One can see how, in the case where a mission is entrusted to certain Member States, it is quicker to carry out missions starting from those states that want and can implement them, thus making a possible construction of coalitions more streamlined and effective. between States and indirectly, more efficient Union action as a whole. The device outlined in Art. 44, however, traces the decision on the custody and modification of missions to the Council as a body of the Union, thus maintaining its function as a political propulsion center on the subject of PESCD.

The Art. 46 TUE is the mechanism of permanent structured cooperation.

The procedure for activating the permanent structured Cooperation foresees a precise will on the part of the States that meet the criteria and sign the commitments on military capabilities specified in the protocol on permanent structured cooperation. First, the States notify their intention to the Council and to the High Representative of the Union for Foreign Affairs and Security Policy (Art. 46 TUE).

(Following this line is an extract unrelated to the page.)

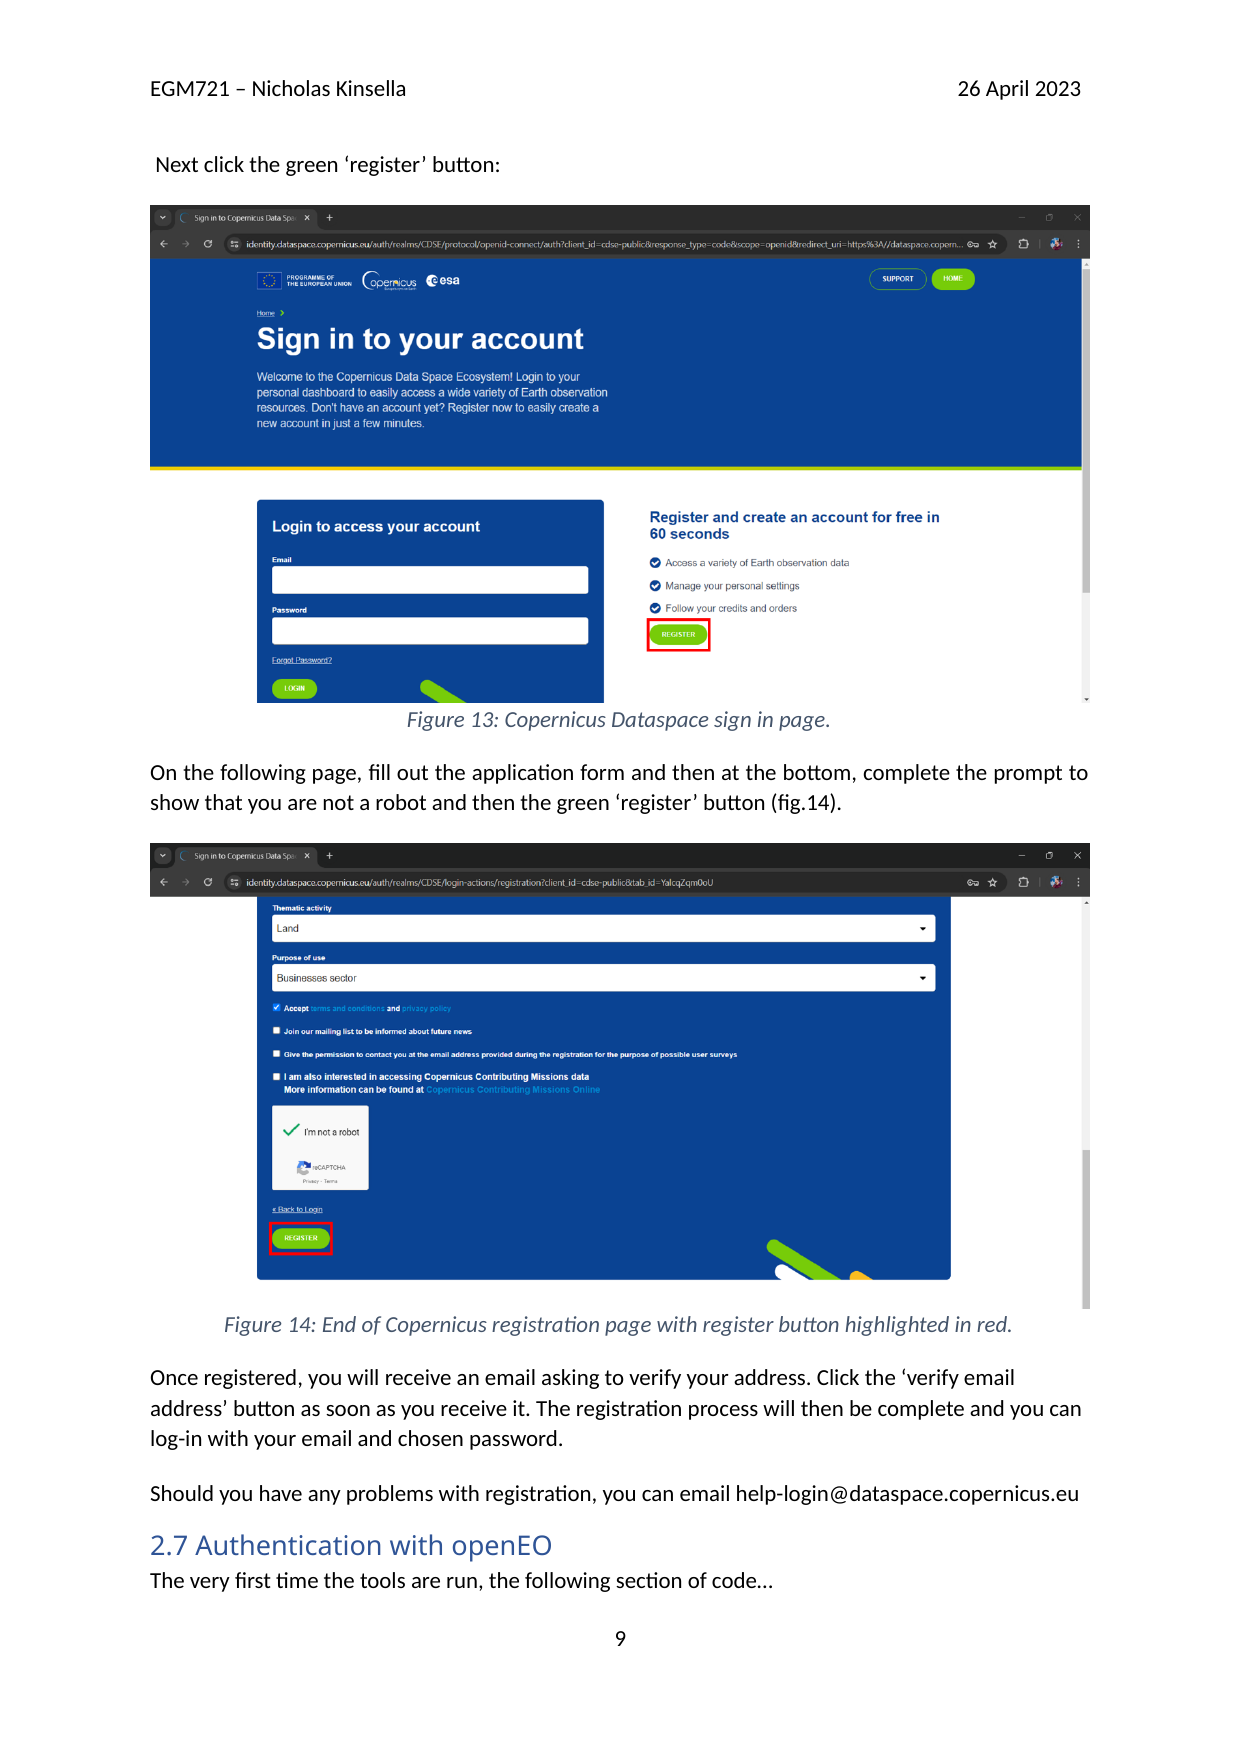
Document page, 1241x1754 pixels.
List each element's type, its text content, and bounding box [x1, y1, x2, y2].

Subsequently, the Council adopts a decision establishing permanent structured cooperation, this decision is taken by qualified majority.

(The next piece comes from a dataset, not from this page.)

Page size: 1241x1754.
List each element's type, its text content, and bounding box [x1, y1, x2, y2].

Furthermore, each Member State which, at a later stage, wishes to participate in permanent structured cooperation, notifies its intention to the Council and to the High Representative (Art. 46 paragraph 3) thus making the cooperation open and flexible in its structure. In this case, too, notes the role of the Council: "The Council adopts a decision that confirms the participation of the Member State concerned that meets the criteria and signs the commitments set out in the articles 1 and 2 of the protocol on permanent structured cooperation. The Council decides by qualified majority after consulting the High Representative "(Art. 46 paragraph 3). It is emphasized that the participating States can also exit the permanent structured Cooperation by notifying the decision to the Council.

Finally, of certain importance as a key to the construction of a common defense is the provisions of Art. 42 par. 7 TUE.

If a Member State is subjected to armed aggression on its territory, the other Member States are required to assist and assist it by all means in their possession, in accordance with Article 51 of the Charter of the United Nations. This is without prejudice to the specific nature of the security and defense policy of some Member States. Article that creates a real obligation of aid and assistance between Member States without prejudice to national specificities in matters of security and defense policy. This article, with its obligation of collective assistance constitutes, to date, one of the most important preconditions for the creation and conception of a Europe understood as a common defense space. Common defense area which is the prerequisite for guaranteeing the internal integrity and external security of the Member States.